[Apply what you read]:
• A. In the text on work at the base hospitals, what minimum dose of anti-toxin was adopted against diphtheria?
• B. Transcribe the passage of the base hospitals text starting with "No. 2 General Hospital continued" and going on through "and Canadian hospitals.".

[Text section]:
────────────────
Work at the Base Hospitals

Work at the Base Hospitals

During the first three months of 1945 there was little change in the routine of the hospitals. At Senigallia 1 General Hospital continued to receive patients from the Division, and 3 General Hospital at Bari received patients from base units and carried out the later treatment of the cases evacuated from Senigallia. At 1 General Hospital all patients were held except those boarded for return to New Zealand and some special long-term cases. The great majority of the cases were returned to their units either direct or through the Convalescent Depot. A saline bath was set up at this time.

A mild epidemic of diphtheria was experienced, with some diphtheritic infection of wounds. At 1 General Hospital in January there were sixteen cases of diphtheria with some skin infections. In February a total of 97 cases, including 27 carriers, was recorded in 2 NZEF and 34 cases were admitted to 1 General Hospital. (Out of nine cases in 3 General Hospital, four developed widespread peripheral neuritis.) Most of the cases at 1 General Hospital were faucial cases of average severity evacuated from the Division. There were many cases in the civilian population at this time. Cutaneous diphtheria was also relatively common, but clinical nasal infection was uncommon though nasal carriers were frequent. No hypertoxic diphtheria was seen and no complicating neuritis developed after the adoption of a minimum dosage of 96,000 units of anti-toxin. Carriers were isolated, and segregation eventually controlled the outbreak. From twenty-four in March, the number of cases in 1 General Hospital dropped to seven in April, and the epidemic was over. In April there were only eleven cases, including two carriers, in the whole 2 NZEF.

No. 2 General Hospital continued in a backwater at Caserta, mainly treating British patients and making preliminary preparations in case of removal to the Po valley. (This projected move did not page 647 eventuate. A detachment, however, was sent forward, at first to relieve, and then to work in conjunction with, the CCS.)

During January one convoy of 137 patients was received from 3 General Hospital, otherwise only occasional New Zealand cases were admitted during the whole period. The majority of the cases were local sick from nearby British units and overflow cases from British and Canadian hospitals.

No. 2 General Hospital reported fifty-nine cases of atypical pneumonia amongst British troops during February, whereas there were only thirty-four cases of pneumonia of all types recorded in 2 NZEF. The atypical pneumonia cases ran much the same course as in the previous winter, with absence of clinical signs, positive X-ray shadows, and acute illness. Isolation of the cases was carried out.
────────────────
[Extracted information]:
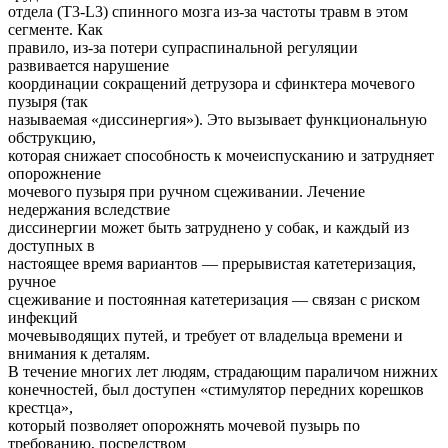
отдела (T3-L3) спинного мозга из-за частоты травм в этом
сегменте. Как
правило, из-за потери супраспинальной регуляции
развивается нарушение
координации сокращений детрузора и сфинктера мочевого
пузыря (так
называемая «диссинергия»). Это вызывает функциональную
обструкцию,
которая снижает способность к мочеиспусканию и затрудняет
опорожнение
мочевого пузыря при ручном сцеживании. Лечение
недержания вследствие
диссинергии может быть затруднено у собак, и каждый из
доступных в
настоящее время вариантов — прерывистая катетеризация,
ручное
сцеживание и постоянная катетеризация — связан с риском
инфекций
мочевыводящих путей, и требует от владельца времени и
внимания к деталям.
В течение многих лет людям, страдающим параличом нижних
конечностей, был доступен «стимулятор передних корешков
крестца»,
который позволяет опорожнять мочевой пузырь по
требованию, посредством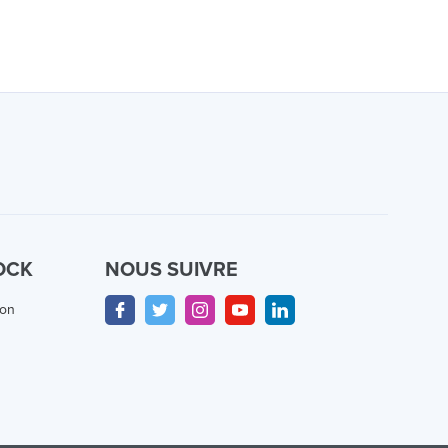
OCK
NOUS SUIVRE
ion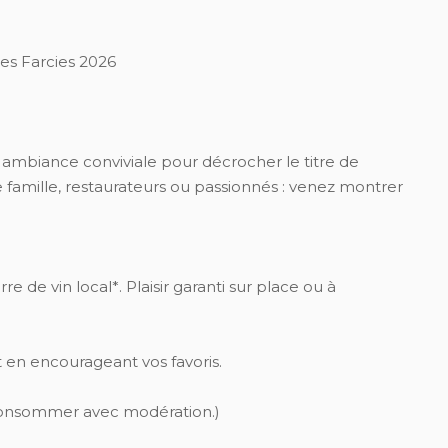
s Farcies 2026
 ambiance conviviale pour décrocher le titre de
e famille, restaurateurs ou passionnés : venez montrer
e de vin local*. Plaisir garanti sur place ou à
 en encourageant vos favoris.
à consommer avec modération.)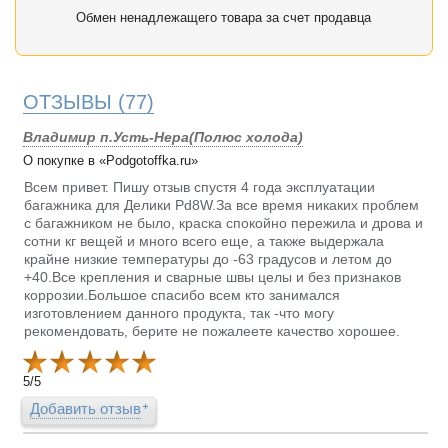
Обмен ненадлежащего товара за счет продавца
ОТЗЫВЫ
(77)
Владимир п.Усть-Нера(Полюс холода)
О покупке в «Podgotoffka.ru»
Всем привет. Пишу отзыв спустя 4 года эксплуатации
багажника для Делики Pd8W.За все время никаких проблем
с багажником не было, краска спокойно пережила и дрова и
сотни кг вещей и много всего еще, а также выдержала
крайне низкие температуры до -63 градусов и летом до
+40.Все крепления и сварные швы целы и без признаков
коррозии.Большое спасибо всем кто занимался
изготовлением данного продукта, так -что могу
рекомендовать, берите не пожалеете качество хорошее.
5
/
5
Добавить отзыв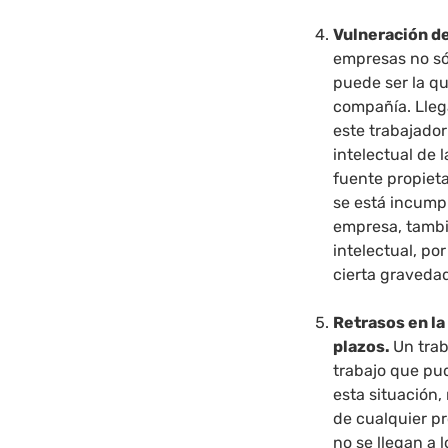
Vulneración de
empresas no só
puede ser la q
compañía. Lleg
este trabajado
intelectual de
fuente propieta
se está incump
empresa, tambi
intelectual, po
cierta graveda
Retrasos en l
plazos.
Un trab
trabajo que pu
esta situación,
de cualquier pr
no se llegan a 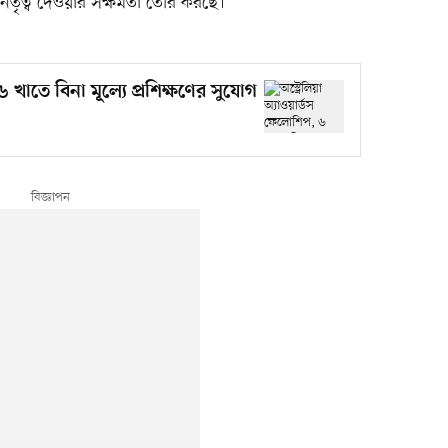
নেতৃত্ব দেওয়ার সক্ষমতা তৈরি করছে।
 ৬ খাতে বিনা মূল্যে প্রশিক্ষণের সুযোগ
────────────────
[Solved tasks]:
• A. 96,000 units

• B.
No. 2 General Hospital continued in a backwater at Caserta, mainly treating British patients and making preliminary preparations in case of removal to the Po valley. (This projected move did not page 647 eventuate. A detachment, however, was sent forward, at first to relieve, and then to work in conjunction with, the CCS.)

During January one convoy of 137 patients was received from 3 General Hospital, otherwise only occasional New Zealand cases were admitted during the whole period. The majority of the cases were local sick from nearby British units and overflow cases from British and Canadian hospitals.